:: Extracted text ::
Latent Dirichlet Allocation, denoted by LDA from here on (not to be confused with [Linear Discriminant Analysis](https://en.wikipedia.org/wiki/Linear_discriminant_analysis)), is a very vital way of topic extraction in a corpus of documents. A fairly technical, although understandable, explanation can be found in the [original paper by Michael I. Jordan et al.](http://www.jmlr.org/papers/volume3/blei03a/blei03a.pdf).

Without going into too much detail about the math behind the algorithm, there are two basic assumptions behind the algorithm.

1. A corpus is a collection of topics,
2. and a topic is a collection to keywords.

Like other forms of unsupervised learning, we don't get names for our topics. It is usually easy to figure out based off the keywords provided. Also, we have to manually set the number of topics we expect. In this case, we choose 10 topics for each author. Note however that there is no reason expect this is a reasonable number of topics a corpus consists of. Some code has been borrowed [from here](https://scikit-learn.org/stable/auto_examples/applications/plot_topics_extraction_with_nmf_lda.html#sphx-glr-auto-examples-applications-plot-topics-extraction-with-nmf-lda-py).
:::
◆ **Written instruction 1**:
Answer these from the passage on LDA:
(a) What other method should LDA not be confused with?
(b) What does the passage say has to be set by hand?
(c) How many topics are chosen for each author?
◆ **Written instruction 2**:
Write out the passage on LDA between "Latent Dirichlet Allocation, denoted" and "behind the algorithm.", inclusive.
:: Dataset content ::
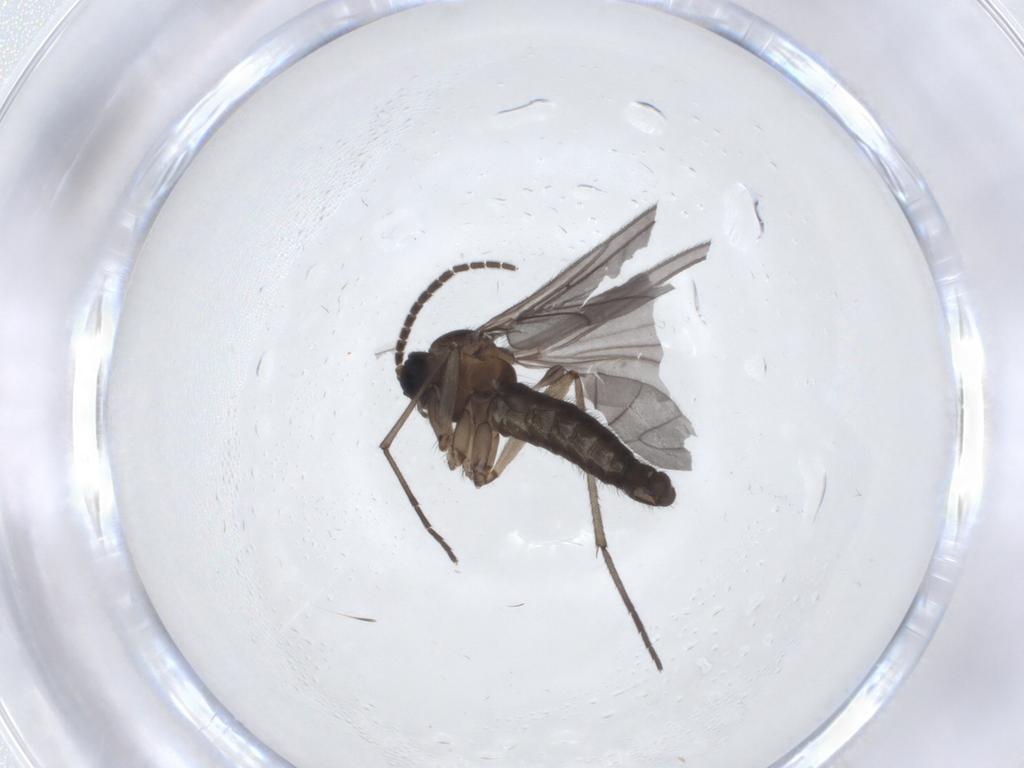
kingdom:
:::
:: Dataset content ::
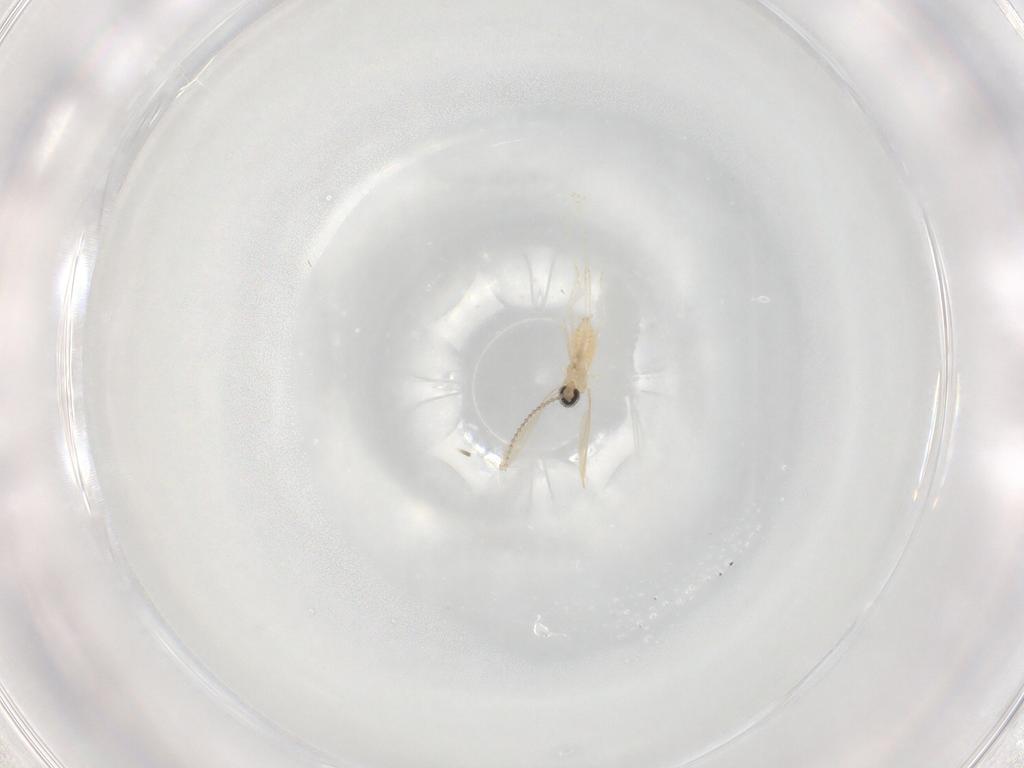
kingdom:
:::
:: Dataset content ::
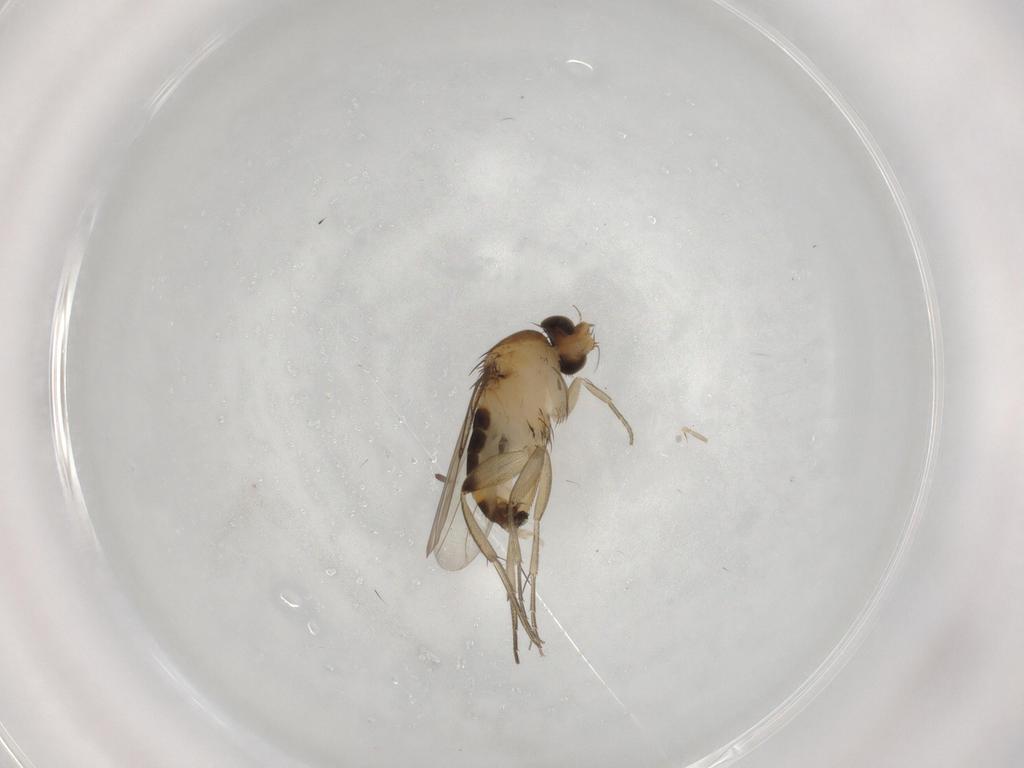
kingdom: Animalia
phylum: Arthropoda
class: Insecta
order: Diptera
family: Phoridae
:::
◆ **Response 1**:
(a) Linear Discriminant Analysis
(b) The number of topics we expect
(c) 10

◆ **Response 2**:
Latent Dirichlet Allocation, denoted by LDA from here on (not to be confused with [Linear Discriminant Analysis](https://en.wikipedia.org/wiki/Linear_discriminant_analysis)), is a very vital way of topic extraction in a corpus of documents. A fairly technical, although understandable, explanation can be found in the [original paper by Michael I. Jordan et al.](http://www.jmlr.org/papers/volume3/blei03a/blei03a.pdf).

Without going into too much detail about the math behind the algorithm, there are two basic assumptions behind the algorithm.